[Point correspondence tracking data]
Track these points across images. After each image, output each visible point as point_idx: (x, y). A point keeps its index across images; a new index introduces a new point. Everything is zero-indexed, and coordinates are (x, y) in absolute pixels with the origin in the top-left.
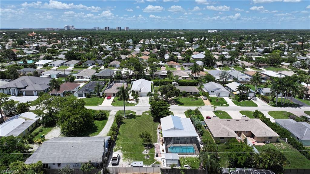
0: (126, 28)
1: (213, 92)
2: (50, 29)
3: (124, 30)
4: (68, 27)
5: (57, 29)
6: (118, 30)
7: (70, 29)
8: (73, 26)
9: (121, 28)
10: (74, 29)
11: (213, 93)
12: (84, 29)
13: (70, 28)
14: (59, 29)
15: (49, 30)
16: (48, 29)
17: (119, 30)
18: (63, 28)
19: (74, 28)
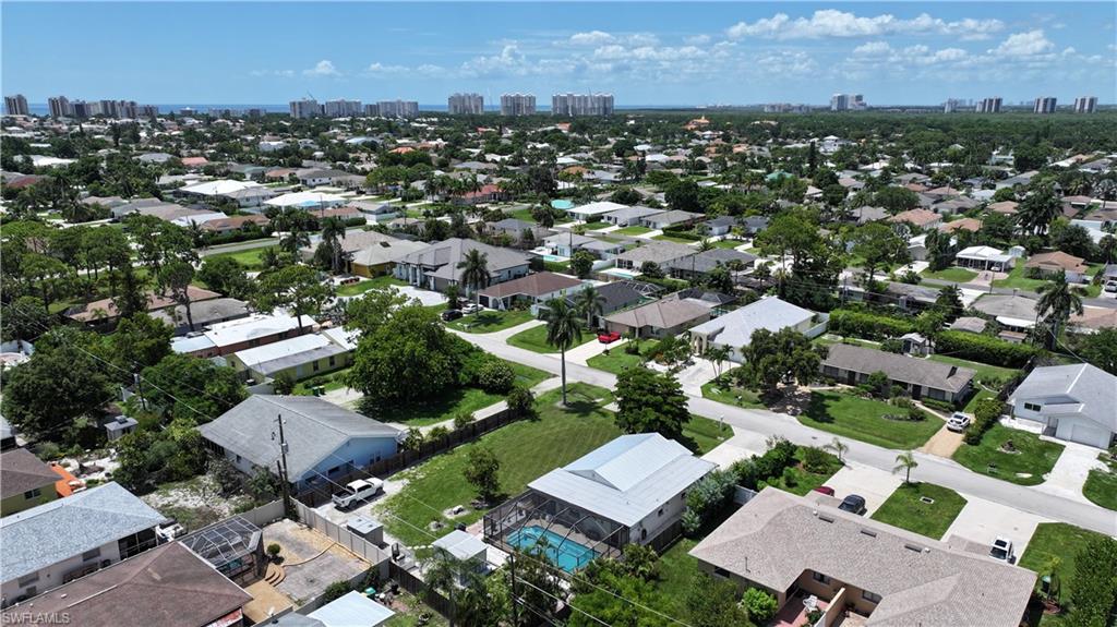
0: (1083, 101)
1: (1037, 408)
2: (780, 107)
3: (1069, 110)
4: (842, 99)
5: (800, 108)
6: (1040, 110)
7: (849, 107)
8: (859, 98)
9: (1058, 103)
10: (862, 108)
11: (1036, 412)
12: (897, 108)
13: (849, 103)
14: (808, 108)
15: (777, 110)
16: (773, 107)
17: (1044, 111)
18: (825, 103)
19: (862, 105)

PROMPT: Print each of the records above exactly as written, leaving no picture in the copy.

SOLUTION FOR THIS EXERCISE:
Track these points across images. After each image, output each visible point as point_idx: (x, y). A point keeps its index across images; a new index introduces a new point. Everything is zero-indexed, and coordinates are (x, y) in absolute pixels with the origin in the top-left.
0: (126, 28)
1: (213, 92)
2: (50, 29)
3: (124, 30)
4: (68, 27)
5: (57, 29)
6: (118, 30)
7: (70, 29)
8: (73, 26)
9: (121, 28)
10: (74, 29)
11: (213, 93)
12: (84, 29)
13: (70, 28)
14: (59, 29)
15: (49, 30)
16: (48, 29)
17: (119, 30)
18: (63, 28)
19: (74, 28)
0: (1083, 101)
1: (1037, 408)
2: (780, 107)
3: (1069, 110)
4: (842, 99)
5: (800, 108)
6: (1040, 110)
7: (849, 107)
8: (859, 98)
9: (1058, 103)
10: (862, 108)
11: (1036, 412)
12: (897, 108)
13: (849, 103)
14: (808, 108)
15: (777, 110)
16: (773, 107)
17: (1044, 111)
18: (825, 103)
19: (862, 105)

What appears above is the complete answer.